Modelling text as writing
Software design problems with the simplest of four kinds of text 2022-08-30 #data #DDD
- Modelling text as writing
- Modelling text as symbols
- Modelling text as data and code
- Mixing kinds of text
Data modelling unfairly restricts us to modelling some values as text (strings). Hillel Wayne explains:
The problem with strings is they represent too many things. They’re the lingua franca of arbitrary data that all systems can read and write, and that means we use them in many distinct ways that can be confused with each other.
Wayne lists four kinds of text: writing, symbols, data and languages. Ideally, you wouldn’t have to care about different kinds of text, but each kind turns out to have its own potential for bad software user experience and bugs.
Writing
English prose doesn’t have the kind of structure that makes it easy for computers to understand it, so we call anything that can parse this AI. Treating written text as an opaque value reduces it to an unstructured sequence of characters, which software handles relatively easily. However, text in natural languages, or actual languages if you like to separate them from programming languages, still causes problems.
One problem with writing arises from not knowing its potential length. While this blog’s article word limit makes lengths predictable, both novels and people’s names vary widely in length, over at least a factor of ten. And while modelling a text value’s length as unlimited doesn’t pose a conceptual problem, it complicates software implementations.
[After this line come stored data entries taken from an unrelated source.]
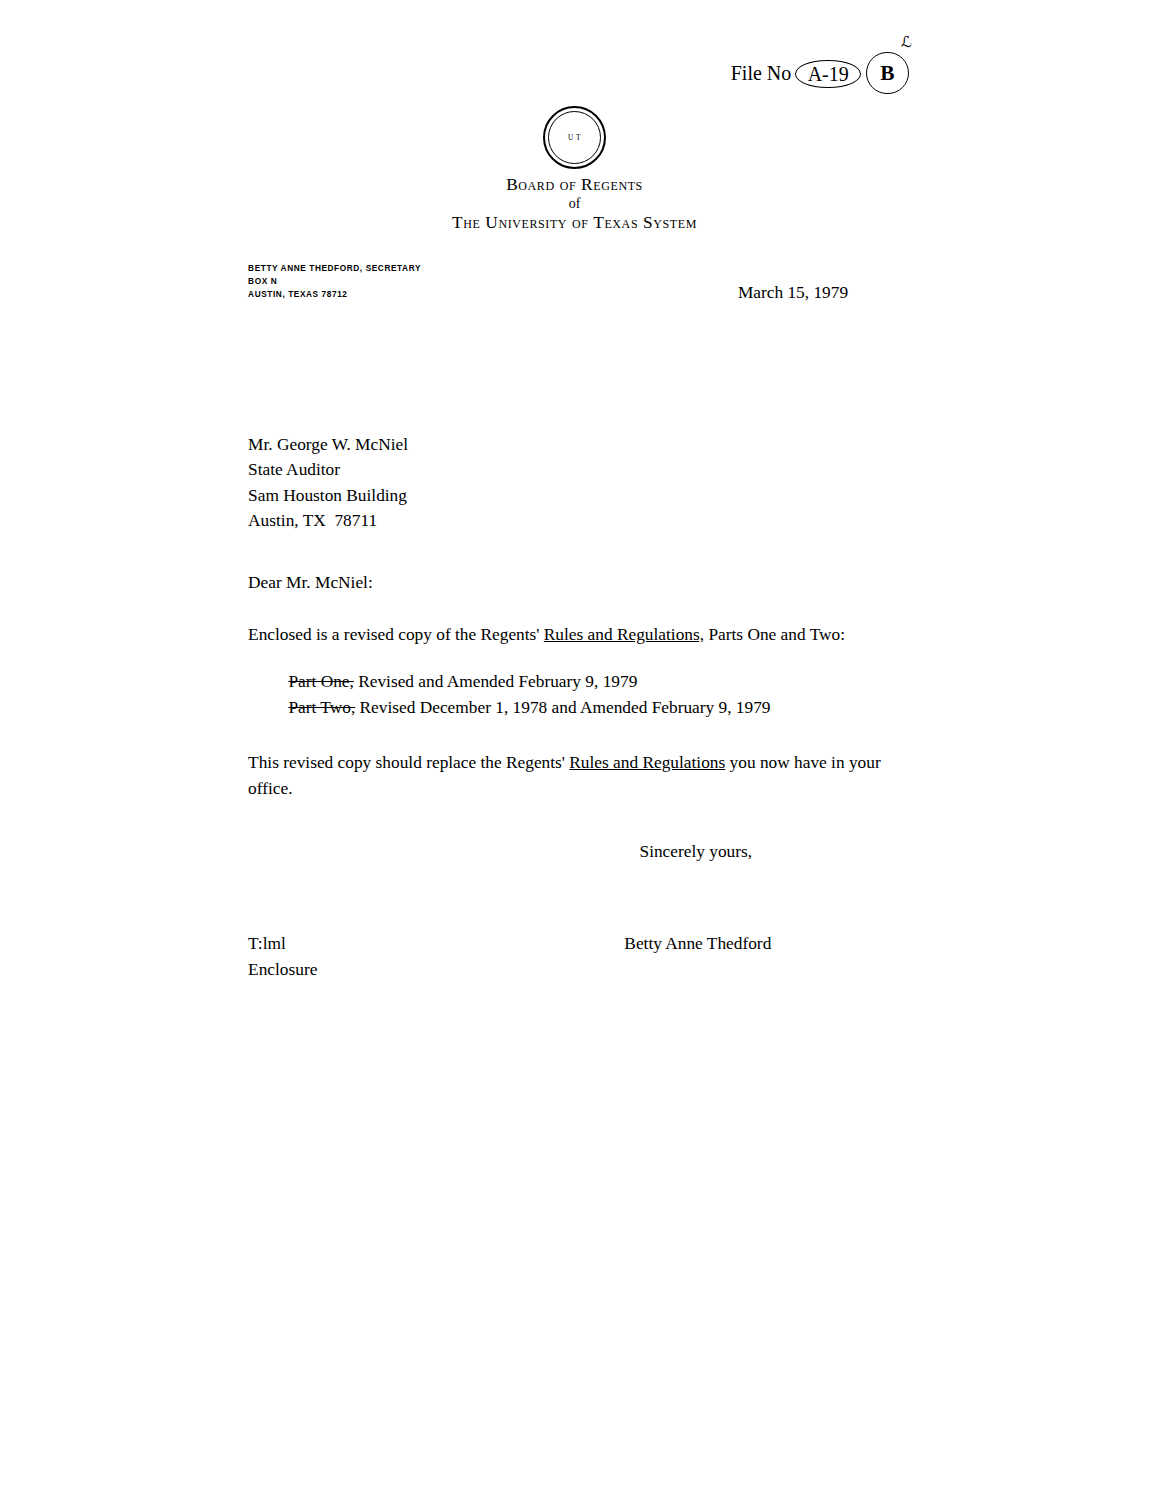ℒ File NoA-19
B
U T
Board of Regents
of
The University of Texas System
Betty Anne Thedford, Secretary
Box N
Austin, Texas 78712
March 15, 1979
Mr. George W. McNiel
State Auditor
Sam Houston Building
Austin, TX 78711
Dear Mr. McNiel:
Enclosed is a revised copy of the Regents' Rules and Regulations, Parts One and Two:
Part One, Revised and Amended February 9, 1979
Part Two, Revised December 1, 1978 and Amended February 9, 1979
This revised copy should replace the Regents' Rules and Regulations you now have in your office.
Sincerely yours,
T:lml
Enclosure
Betty Anne Thedford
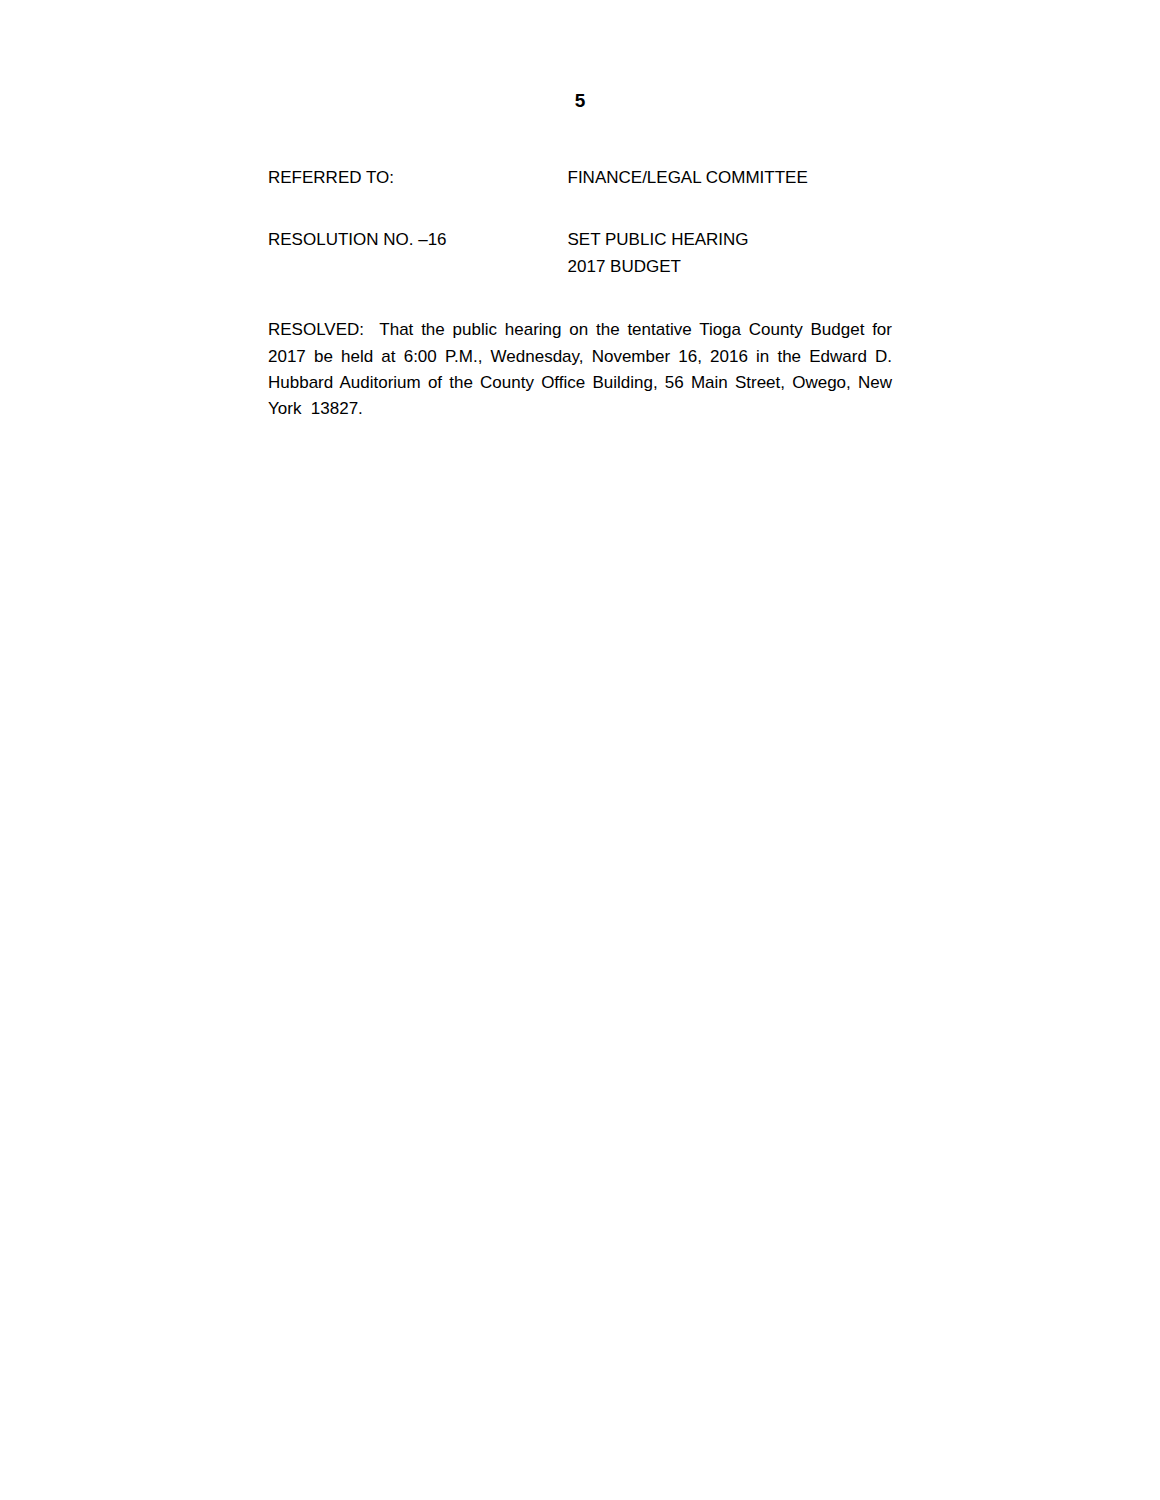5
REFERRED TO:
FINANCE/LEGAL COMMITTEE
RESOLUTION NO. –16
SET PUBLIC HEARING 2017 BUDGET
RESOLVED: That the public hearing on the tentative Tioga County Budget for 2017 be held at 6:00 P.M., Wednesday, November 16, 2016 in the Edward D. Hubbard Auditorium of the County Office Building, 56 Main Street, Owego, New York 13827.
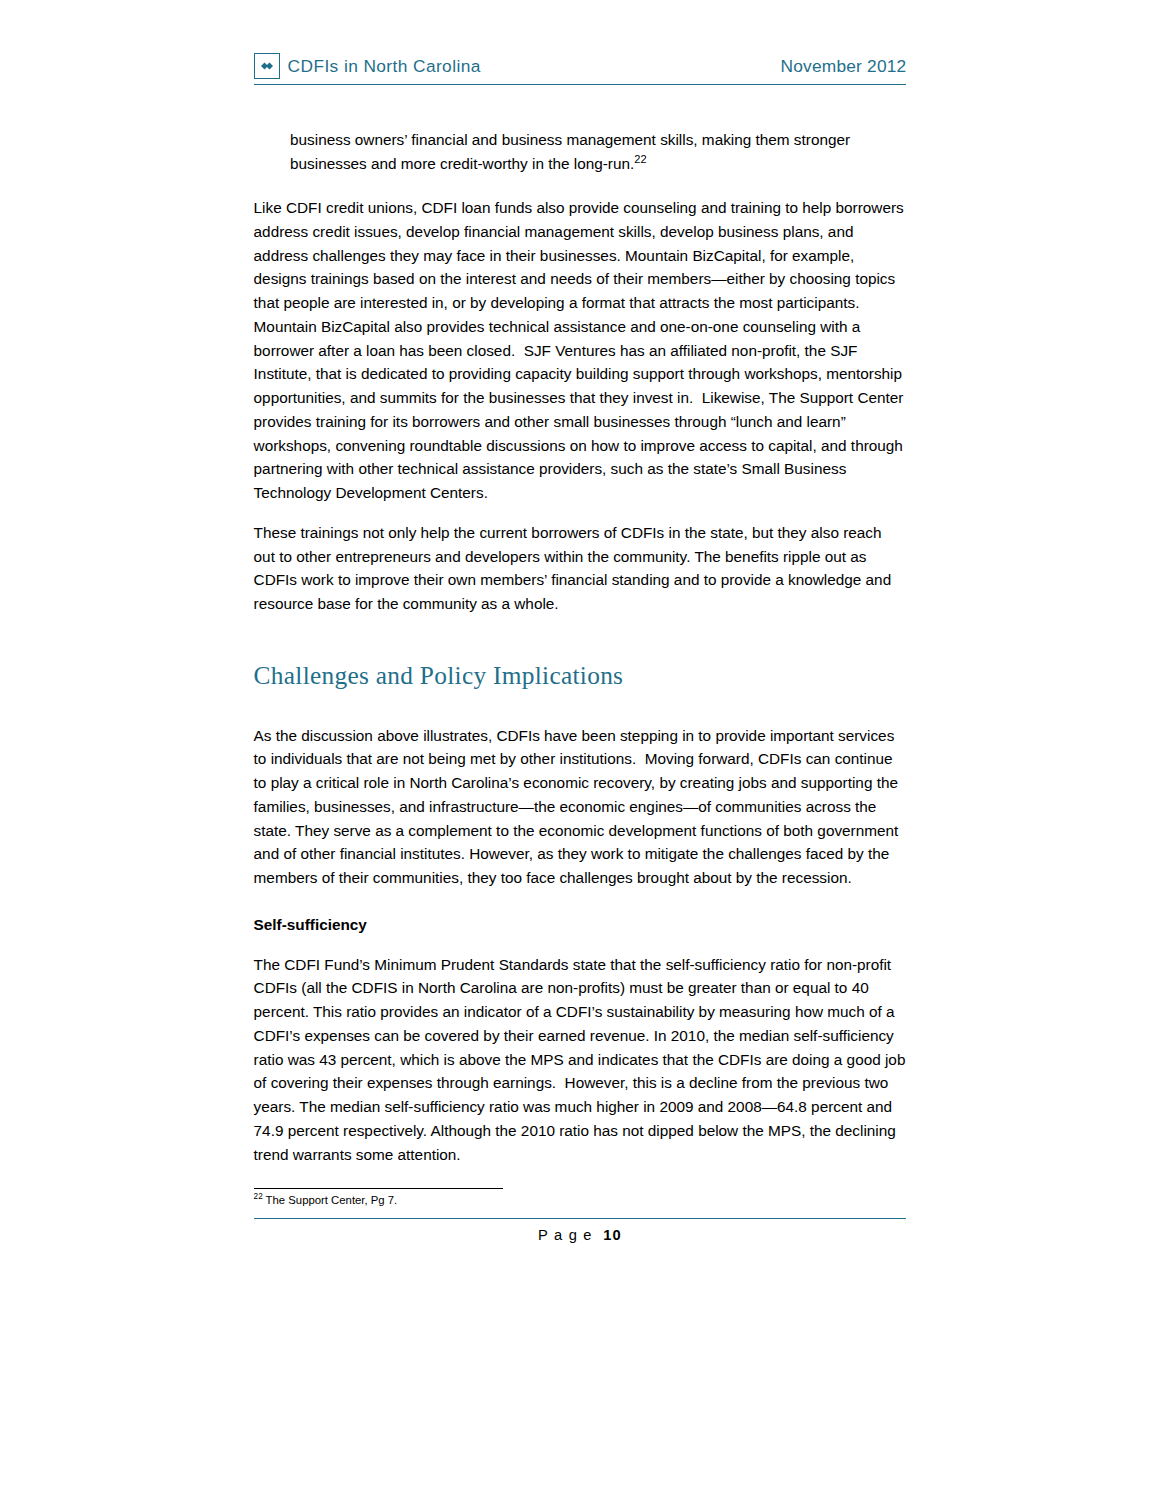CDFIs in North Carolina
November 2012
business owners’ financial and business management skills, making them stronger businesses and more credit-worthy in the long-run.22
Like CDFI credit unions, CDFI loan funds also provide counseling and training to help borrowers address credit issues, develop financial management skills, develop business plans, and address challenges they may face in their businesses. Mountain BizCapital, for example, designs trainings based on the interest and needs of their members—either by choosing topics that people are interested in, or by developing a format that attracts the most participants. Mountain BizCapital also provides technical assistance and one-on-one counseling with a borrower after a loan has been closed. SJF Ventures has an affiliated non-profit, the SJF Institute, that is dedicated to providing capacity building support through workshops, mentorship opportunities, and summits for the businesses that they invest in. Likewise, The Support Center provides training for its borrowers and other small businesses through “lunch and learn” workshops, convening roundtable discussions on how to improve access to capital, and through partnering with other technical assistance providers, such as the state’s Small Business Technology Development Centers.
These trainings not only help the current borrowers of CDFIs in the state, but they also reach out to other entrepreneurs and developers within the community. The benefits ripple out as CDFIs work to improve their own members’ financial standing and to provide a knowledge and resource base for the community as a whole.
Challenges and Policy Implications
As the discussion above illustrates, CDFIs have been stepping in to provide important services to individuals that are not being met by other institutions. Moving forward, CDFIs can continue to play a critical role in North Carolina’s economic recovery, by creating jobs and supporting the families, businesses, and infrastructure—the economic engines—of communities across the state. They serve as a complement to the economic development functions of both government and of other financial institutes. However, as they work to mitigate the challenges faced by the members of their communities, they too face challenges brought about by the recession.
Self-sufficiency
The CDFI Fund’s Minimum Prudent Standards state that the self-sufficiency ratio for non-profit CDFIs (all the CDFIS in North Carolina are non-profits) must be greater than or equal to 40 percent. This ratio provides an indicator of a CDFI’s sustainability by measuring how much of a CDFI’s expenses can be covered by their earned revenue. In 2010, the median self-sufficiency ratio was 43 percent, which is above the MPS and indicates that the CDFIs are doing a good job of covering their expenses through earnings. However, this is a decline from the previous two years. The median self-sufficiency ratio was much higher in 2009 and 2008—64.8 percent and 74.9 percent respectively. Although the 2010 ratio has not dipped below the MPS, the declining trend warrants some attention.
22 The Support Center, Pg 7.
P a g e 10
When you fail to model text lengths properly in advance, your software will probably break visibly, and you can fix it. That assumes, of course, that you can change your data model to remove length limits, and that you actually find out, rather than silently losing customers whose content your software rejects. In practice, you can mitigate these risks during data modelling, unlike the next problem, which you may try ignore at first.
Languages

These days, many software categories require multiple language support. Software applications therefore need to make a text value’s language explicit, for two reasons. First, most people don’t understand most languages, which means that multi-lingual software should support language preferences, to identify which text a reader can understand. Second, even fewer people understand pairs of languages, so software generally avoids mixing content languages on the same page. Note: Luxembourg newspaper Luxemburger Wort, used to provide an exception, with German and French articles on the front page (right).
Software generally standardises language and region identification by using
language tags,
such as en-GB
for British English.
These tags use an ISO 639-1 two-letter language code,
combined with an ISO 3166-1 alpha-2 country code.
Apparently, the regional language lists in
ISO 639-2 (487 languages) and
ISO 639-3 (8279 languages -
source) never caught on.
Of course, content localisation only works if you model content languages in advance, and tag all content with its language.
If you don’t, and fail to notice that you now have content in multiple languages, you have a data quality problem:
lots of unknown language text.
At least you can use an ISO 639-2 code for that: und
(undetermined).
Other (technical) problems
Text length and language issues already make text hard enough for software to get right. You had better hope that your software doesn’t also have technical design problems caused by character encoding issues and embedding one kind of text in another.